現代思想2019年6月号 特集=加速主義――資本主義の疾走、未来への〈脱出〉
千葉 雅也, 河南 瑠莉, S・ブロイ, 仲山 ひふみ, and 木澤 佐登志
この本について
最近、SNSを眺めていると「進歩してるはずなのに、息苦しさは増してないか…?」というモヤモヤが消えません。技術が進んでも承認欲求のゲームは終わらないし、個人としてどう立っていけばいいのかはむしろ複雑になっている。そんな違和感に手がかりをくれたのが、この加速主義特集でした。 面白いのは、「テクノロジーが進む=人間が解放される」という単線的な話を正面から疑っているところです。資本主義があらゆる価値を流動化していく中でも、人はどうしても“居場所”のようなものを求めてしまう。その再領土化の衝動を切り捨てずに扱おうとする視点は、単に左か右かという話に回収されない現実感がありました。また、加速を「抵抗の対義語」と捉え、未来への出口を探ろうとする姿勢に、今の停滞感をどう突破するかという具体的な問いが見えてきます。 読みながら、自分がどれだけ旧来の価値観に無自覚に縛られていたかにも気づかされました。

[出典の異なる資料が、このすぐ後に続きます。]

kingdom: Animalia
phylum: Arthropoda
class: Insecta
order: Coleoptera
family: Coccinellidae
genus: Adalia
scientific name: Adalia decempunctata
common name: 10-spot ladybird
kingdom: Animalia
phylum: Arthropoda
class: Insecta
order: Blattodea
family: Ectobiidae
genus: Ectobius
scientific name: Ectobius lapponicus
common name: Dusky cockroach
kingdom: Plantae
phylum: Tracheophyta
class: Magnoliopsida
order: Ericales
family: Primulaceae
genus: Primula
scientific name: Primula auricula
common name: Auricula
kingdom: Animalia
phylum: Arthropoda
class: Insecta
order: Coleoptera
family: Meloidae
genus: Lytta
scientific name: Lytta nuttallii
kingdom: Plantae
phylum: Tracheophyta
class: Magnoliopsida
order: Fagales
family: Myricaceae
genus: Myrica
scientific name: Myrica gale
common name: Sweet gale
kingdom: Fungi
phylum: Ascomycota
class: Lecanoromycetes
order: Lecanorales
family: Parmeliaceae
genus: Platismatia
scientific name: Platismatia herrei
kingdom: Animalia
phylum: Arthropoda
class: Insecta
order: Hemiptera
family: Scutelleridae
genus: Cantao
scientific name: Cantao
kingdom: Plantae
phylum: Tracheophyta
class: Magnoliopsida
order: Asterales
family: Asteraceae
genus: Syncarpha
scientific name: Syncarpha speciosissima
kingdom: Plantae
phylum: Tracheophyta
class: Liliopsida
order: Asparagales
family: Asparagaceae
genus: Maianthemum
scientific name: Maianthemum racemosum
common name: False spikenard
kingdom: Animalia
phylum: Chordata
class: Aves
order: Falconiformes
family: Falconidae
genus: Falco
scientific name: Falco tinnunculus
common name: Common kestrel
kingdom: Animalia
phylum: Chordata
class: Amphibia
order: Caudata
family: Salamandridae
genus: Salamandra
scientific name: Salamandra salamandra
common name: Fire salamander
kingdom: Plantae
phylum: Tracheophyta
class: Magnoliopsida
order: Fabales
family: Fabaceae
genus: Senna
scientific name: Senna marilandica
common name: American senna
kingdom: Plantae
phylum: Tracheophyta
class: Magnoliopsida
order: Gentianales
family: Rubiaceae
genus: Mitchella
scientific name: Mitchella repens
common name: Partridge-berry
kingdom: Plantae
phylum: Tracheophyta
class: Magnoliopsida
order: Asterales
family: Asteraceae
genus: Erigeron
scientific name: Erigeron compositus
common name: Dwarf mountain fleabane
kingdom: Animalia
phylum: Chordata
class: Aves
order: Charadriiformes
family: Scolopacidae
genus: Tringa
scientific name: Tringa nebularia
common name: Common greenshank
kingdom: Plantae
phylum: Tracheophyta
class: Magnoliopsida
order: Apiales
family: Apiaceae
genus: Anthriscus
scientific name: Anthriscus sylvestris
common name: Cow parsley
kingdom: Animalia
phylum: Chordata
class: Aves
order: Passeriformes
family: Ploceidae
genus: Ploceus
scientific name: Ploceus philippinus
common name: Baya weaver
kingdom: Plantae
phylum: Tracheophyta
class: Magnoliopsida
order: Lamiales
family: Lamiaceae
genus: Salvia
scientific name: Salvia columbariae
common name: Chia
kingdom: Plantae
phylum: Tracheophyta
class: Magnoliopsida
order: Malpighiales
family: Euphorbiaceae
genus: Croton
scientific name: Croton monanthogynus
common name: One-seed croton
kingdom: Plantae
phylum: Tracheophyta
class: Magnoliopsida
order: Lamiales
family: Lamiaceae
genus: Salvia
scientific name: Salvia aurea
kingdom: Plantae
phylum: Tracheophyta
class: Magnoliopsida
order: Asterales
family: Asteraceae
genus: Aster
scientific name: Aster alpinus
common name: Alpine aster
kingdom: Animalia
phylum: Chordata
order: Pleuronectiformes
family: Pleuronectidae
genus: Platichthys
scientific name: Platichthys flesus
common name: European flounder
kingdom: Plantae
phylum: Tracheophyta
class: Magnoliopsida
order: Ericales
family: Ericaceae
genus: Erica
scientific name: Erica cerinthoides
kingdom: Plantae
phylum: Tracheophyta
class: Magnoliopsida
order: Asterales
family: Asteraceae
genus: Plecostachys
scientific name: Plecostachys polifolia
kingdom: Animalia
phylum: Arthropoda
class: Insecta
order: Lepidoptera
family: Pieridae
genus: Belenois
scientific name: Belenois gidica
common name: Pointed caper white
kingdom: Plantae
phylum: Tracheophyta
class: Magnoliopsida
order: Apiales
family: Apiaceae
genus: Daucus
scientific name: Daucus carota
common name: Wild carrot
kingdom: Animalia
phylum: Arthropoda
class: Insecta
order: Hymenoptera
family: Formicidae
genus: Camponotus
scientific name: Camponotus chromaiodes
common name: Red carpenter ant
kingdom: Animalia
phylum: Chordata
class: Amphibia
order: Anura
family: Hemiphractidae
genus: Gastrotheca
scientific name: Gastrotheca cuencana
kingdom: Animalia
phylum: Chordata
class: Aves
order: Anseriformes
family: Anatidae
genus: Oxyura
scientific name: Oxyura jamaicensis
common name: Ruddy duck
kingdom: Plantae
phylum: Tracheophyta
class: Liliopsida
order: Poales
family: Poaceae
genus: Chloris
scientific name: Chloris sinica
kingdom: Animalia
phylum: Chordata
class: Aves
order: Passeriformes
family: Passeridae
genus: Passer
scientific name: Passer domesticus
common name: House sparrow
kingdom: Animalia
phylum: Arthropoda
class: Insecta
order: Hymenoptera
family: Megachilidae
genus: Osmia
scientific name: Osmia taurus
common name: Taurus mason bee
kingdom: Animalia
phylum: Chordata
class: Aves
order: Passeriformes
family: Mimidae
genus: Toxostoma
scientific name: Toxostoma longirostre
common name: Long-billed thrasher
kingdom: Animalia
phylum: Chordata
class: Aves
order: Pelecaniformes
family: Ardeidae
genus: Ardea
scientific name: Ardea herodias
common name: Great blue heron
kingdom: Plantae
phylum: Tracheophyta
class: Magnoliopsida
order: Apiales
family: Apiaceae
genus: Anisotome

例えば「進歩とは何か」とか「主体って何を指すのか」といった土台そのものが揺れる。だからこそ、単純に希望をくれる本ではないけれど、思考の座標軸をひとつ増やしてくれる実感があります。 今の世界のスピードに置いていかれそうな人、あるいは逆にスピードを信じ切れない人に、静かに刺さると思います。